═══ Texte fourni ═══
LE QUOTIDIEN : Face à la crise de la représentativité, vous proposez la création d’assemblées citoyennes spécialisées représentatives par domaine sociétal. Comment est née cette idée ?
Dr EMMANUEL LANSAC : Je précise que ma démarche est non syndicale et non partisane ! C’est celle d’un citoyen engagé.
En 2001, on a fait une grève des internes très dure pour le repos de sécurité. J’étais au cœur du mouvement mais je me suis rendu compte qu’il existait des luttes intestines entre les quatre syndicats d’internes mais aussi un double agenda et une ambivalence qui m’ont choqués. Certains avaient envie de se placer, de se démarquer…
Un peu plus tard, en 2003/2004, en tant que chef de clinique, j’ai pensé qu’il fallait constituer une assemblée des jeunes médecins qui réunirait externes, internes et chefs de façon à parler d’une seule voix face au ministère. Tout le monde était d’accord sur les intentions mais rapidement, les organisations ont été force de blocage ! Il y avait à nouveau des querelles, une concurrence, bref tout était fait pour saborder le processus.
En 2009, au moment de la loi HPST de Roselyne Bachelot, j’ai observé, en tant que chirurgien responsable, que toutes les catégories professionnelles de la santé étaient dans la rue mais incapables d’être reçues au ministère de la Santé ! Sarkozy était aux manettes, les délégations étaient à la porte ! Même tous les grands patrons de l’AP-HP étaient impuissants. C’est là qu’a germé l’idée de faire de la politique autrement en réunissant les professionnels et les usagers. Je suis entré en contact avec un constitutionnaliste qui avait fait un travail sur le référendum d’initiative populaire promis par Sarkozy. On a commencé à rédiger un projet d’« assemblée de la santé » mêlant professionnels et usagers.
En 2013, j’ai assisté à une conférence citoyenne de la santé, organisée par l’Institut Montaigne et le cercle de réflexion Res publica. On voyait bien que des citoyens tirés au sort, animés par un agenda collectif, étaient très constructifs, y compris sur des questions pointues comme le financement de la santé.
Tout cela m’a conforté dans mon projet d’assemblées citoyennes par domaine sociétal, que j’ai présenté à l’occasion du mouvement Nuit Debout.
Quel serait l’avantage de ces assemblées citoyennes spécialisées ?
Ce concept a une résonance très forte avec ce qui se passe aujourd’hui avec les gilets jaunes. Actuellement, dans le processus législatif, les citoyens ne sont pas directement consultés. Il y a certes les avis du Conseil économique social et environnemental (CESE) mais cette structure n’a jamais su s’imposer comme un organe central de notre démocratie.
═══
Consignes:
A. Dites si chacune des affirmations (i), (ii) et (iii) concorde avec l’entretien sur les assemblées citoyennes. Répondez par oui ou non et citez tel quel le passage qui tranche.
(i) En 2001, la grève des internes portait sur le repos de sécurité.
(ii) La conférence citoyenne de la santé de 2013 était organisée par le ministère de la Santé.
(iii) Le projet d’assemblées citoyennes par domaine sociétal a été présenté lors du mouvement Nuit Debout.
B. Poursuivez, s’il vous plaît, l’entretien sur les assemblées citoyennes à partir de sa dernière phrase.
═══ Entrées de données ═══
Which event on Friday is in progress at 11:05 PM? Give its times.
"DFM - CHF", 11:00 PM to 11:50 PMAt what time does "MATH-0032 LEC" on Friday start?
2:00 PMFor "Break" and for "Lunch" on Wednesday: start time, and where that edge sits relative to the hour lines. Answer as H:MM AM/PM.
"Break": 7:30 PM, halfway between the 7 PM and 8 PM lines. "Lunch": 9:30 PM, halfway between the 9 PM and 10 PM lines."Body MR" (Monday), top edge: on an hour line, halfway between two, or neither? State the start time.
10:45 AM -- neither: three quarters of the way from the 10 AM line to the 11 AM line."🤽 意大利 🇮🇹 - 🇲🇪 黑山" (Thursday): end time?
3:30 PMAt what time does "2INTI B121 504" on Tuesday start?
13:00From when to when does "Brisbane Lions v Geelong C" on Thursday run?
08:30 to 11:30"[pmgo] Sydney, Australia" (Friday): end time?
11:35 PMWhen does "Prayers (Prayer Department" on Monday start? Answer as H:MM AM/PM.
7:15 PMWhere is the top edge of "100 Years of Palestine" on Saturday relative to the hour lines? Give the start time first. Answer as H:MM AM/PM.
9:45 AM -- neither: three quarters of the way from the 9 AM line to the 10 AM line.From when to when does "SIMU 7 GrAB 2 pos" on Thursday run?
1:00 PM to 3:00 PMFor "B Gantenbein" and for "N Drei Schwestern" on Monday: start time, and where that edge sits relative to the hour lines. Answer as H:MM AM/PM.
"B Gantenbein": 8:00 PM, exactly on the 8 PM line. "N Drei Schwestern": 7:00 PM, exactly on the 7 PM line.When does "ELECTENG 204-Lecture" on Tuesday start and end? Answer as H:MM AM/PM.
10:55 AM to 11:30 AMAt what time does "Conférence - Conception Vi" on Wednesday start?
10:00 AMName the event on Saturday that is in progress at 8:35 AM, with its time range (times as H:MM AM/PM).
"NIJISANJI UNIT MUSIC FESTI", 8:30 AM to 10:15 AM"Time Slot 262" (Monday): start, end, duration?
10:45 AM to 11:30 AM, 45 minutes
═══
Réponses:
A.
(i) Oui : « En 2001, on a fait une grève des internes très dure pour le repos de sécurité. »
(ii) Non : « organisée par l’Institut Montaigne et le cercle de réflexion Res publica »
(iii) Oui : « que j’ai présenté à l’occasion du mouvement Nuit Debout »

B.
D’où l’idée d’instaurer des assemblées spécialisées par domaine sociétal qui puissent représenter les professionnels et les usagers dans leurs composantes structurées (syndicats, associations) mais aussi non structurées (professionnels non syndiqués, société civile) avec tirage au sort. Cette procédure mixte permettrait de combiner la représentativité qui existe déjà avec des gens qui ne sont pas du tout représentés. L’idée est de se concentrer sur l’intérêt général. On pourrait imaginer une composition avec 50 % de professionnels du secteur et 50 % d’usagers.
Dans votre projet, ces assemblées devraient intervenir en amont et en aval de la loi…
Oui. En amont, elles disposeraient d’un pouvoir d’initiative législative, chacune pouvant présenter une proposition de loi citoyenne. L’objectif est de puiser les idées là où elles se trouvent. De plus, toute proposition de loi parlementaire ou tout projet de loi ou de décret gouvernemental devrait obligatoirement leur être soumis pour avis, avant passage en commission. Cet avis devant nécessairement être publié et pris en compte dans l’exposé des motifs de la loi adoptée. L’assemblée citoyenne, ce serait la troisième chambre ! Ainsi, le législateur ne pourrait plus balayer l’avis de la société, sauf à s’en expliquer. Il y aurait une contrainte.
En aval de la loi, les assemblées disposeraient d’un pouvoir d’évaluation dans leur domaine. Tout médecin sait bien que l’évaluation du traitement est la clé, il ne faut pas tuer le malade !
Ne craignez-vous de compliquer le processus d’élaboration de la loi ?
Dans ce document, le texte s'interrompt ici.